#### [Set of tasks]
• a. Write out the Lake Clifton greenhouse article from "The portable greenhouses" up to and including "Lake Clifton campus.".
• b. Carry the Lake Clifton greenhouse article forward from its final sentence.

#### [Source text]
= = =
The structures, finished in October, are already yielding harvests that will provide wholesome snacks to some city elementary students this winter. And students at the three Lake Clifton schools are helping to raise the food they'll be eating.
"I love my vegetables," Michelle Simpson, a Heritage High School senior, said Wednesday as she proudly showed visitors the kale and cabbage she helped plant. Inside the greenhouses, it's a balmy 20 degrees warmer, with neat rows of lush kohlrabi, radish, Swiss chard, lettuce and spinach. About 1,000 tulip bulbs await spring, tucked into the rich soil of other rows.
Photo by Real Food Farm
The hoop village's builders and supporters gathered to celebrate its first crops, sampling sweet potato soup laced with collard greens, plus kale and mixed green salad. They talked of their vision to provide "green" jobs to youngsters while also supplying the Northeast Baltimore community with fresh homegrown produce.
The portable greenhouses are a joint project of two local nonprofits, Safe Healing Foundation and Civic Works, with funding from the state and city, as well as several foundations and individuals.
"It's great that food can come out of here and go straight into our cafeterias. Our young people are learning that food does not just come out of a can," said Nzinga Oneferua-El, the foundation's executive director and head of the Entrepreneur Training University, a community school on the Lake Clifton campus.
= = =
#### [Record list]

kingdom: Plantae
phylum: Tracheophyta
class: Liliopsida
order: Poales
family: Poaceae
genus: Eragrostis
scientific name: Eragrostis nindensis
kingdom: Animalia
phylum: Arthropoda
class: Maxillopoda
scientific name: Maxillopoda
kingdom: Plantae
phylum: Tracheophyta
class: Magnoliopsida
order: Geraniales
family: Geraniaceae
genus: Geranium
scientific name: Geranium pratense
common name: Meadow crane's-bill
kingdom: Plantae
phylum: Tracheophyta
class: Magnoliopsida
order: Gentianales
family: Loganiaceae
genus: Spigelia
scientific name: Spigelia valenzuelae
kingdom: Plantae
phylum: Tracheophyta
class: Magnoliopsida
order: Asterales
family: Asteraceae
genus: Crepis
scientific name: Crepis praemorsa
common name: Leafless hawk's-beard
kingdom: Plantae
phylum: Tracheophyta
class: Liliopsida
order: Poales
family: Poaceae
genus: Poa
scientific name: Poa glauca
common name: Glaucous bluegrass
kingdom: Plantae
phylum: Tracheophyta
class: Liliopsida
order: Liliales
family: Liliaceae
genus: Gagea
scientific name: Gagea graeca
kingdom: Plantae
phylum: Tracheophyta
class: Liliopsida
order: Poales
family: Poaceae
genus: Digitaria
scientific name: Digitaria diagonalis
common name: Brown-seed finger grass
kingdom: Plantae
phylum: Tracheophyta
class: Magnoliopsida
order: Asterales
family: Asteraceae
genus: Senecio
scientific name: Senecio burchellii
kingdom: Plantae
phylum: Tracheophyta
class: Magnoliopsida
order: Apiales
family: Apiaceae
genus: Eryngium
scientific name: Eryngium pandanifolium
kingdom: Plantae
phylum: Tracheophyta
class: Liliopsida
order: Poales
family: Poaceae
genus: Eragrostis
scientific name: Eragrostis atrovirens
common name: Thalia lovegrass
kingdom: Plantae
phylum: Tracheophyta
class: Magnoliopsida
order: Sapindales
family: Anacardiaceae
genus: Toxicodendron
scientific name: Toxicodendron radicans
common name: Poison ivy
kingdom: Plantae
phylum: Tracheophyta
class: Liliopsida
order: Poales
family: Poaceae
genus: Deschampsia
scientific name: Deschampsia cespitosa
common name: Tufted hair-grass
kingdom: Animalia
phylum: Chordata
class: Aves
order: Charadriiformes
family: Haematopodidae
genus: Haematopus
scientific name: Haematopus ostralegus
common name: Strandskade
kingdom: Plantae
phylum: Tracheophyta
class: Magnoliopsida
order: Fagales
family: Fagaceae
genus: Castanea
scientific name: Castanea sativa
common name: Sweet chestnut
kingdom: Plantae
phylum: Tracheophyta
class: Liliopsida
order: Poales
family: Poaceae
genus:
= = =
#### [Per-task answers]
• a.
The portable greenhouses are a joint project of two local nonprofits, Safe Healing Foundation and Civic Works, with funding from the state and city, as well as several foundations and individuals.
"It's great that food can come out of here and go straight into our cafeterias. Our young people are learning that food does not just come out of a can," said Nzinga Oneferua-El, the foundation's executive director and head of the Entrepreneur Training University, a community school on the Lake Clifton campus.

• b.
Oneferua-El said the idea for the village grew out of her quest five years ago for a place to raise the raw materials used in classes on floral design, wreath-making and the like. She originally wanted to repair the old, dilapidated greenhouse at Clifton Park, she explained, but jumped at the offer of the portable hoop houses instead.
The steel-framed, plastic-clad houses were erected with help from the University of Maryland Eastern Shore in Princess Anne. The university also had 56 tons of organic soil trucked across the Chesapeake Bay so the vegetables would have fertile dirt in which to grow.
Photo by Real Food Farm
"They showed us how to bend the hoops and the whole shebang," said John Ciekot, project director for Civic Works, the city's urban service corps.
Along the way, the project grew in scale and ambition. Civic Works, through its Real Food Farm operation, hopes to raise 150,000 pounds of fruits and vegetables annually to serve the low-income communities around Clifton Park, which lack easy access to supermarkets with extensive fresh produce.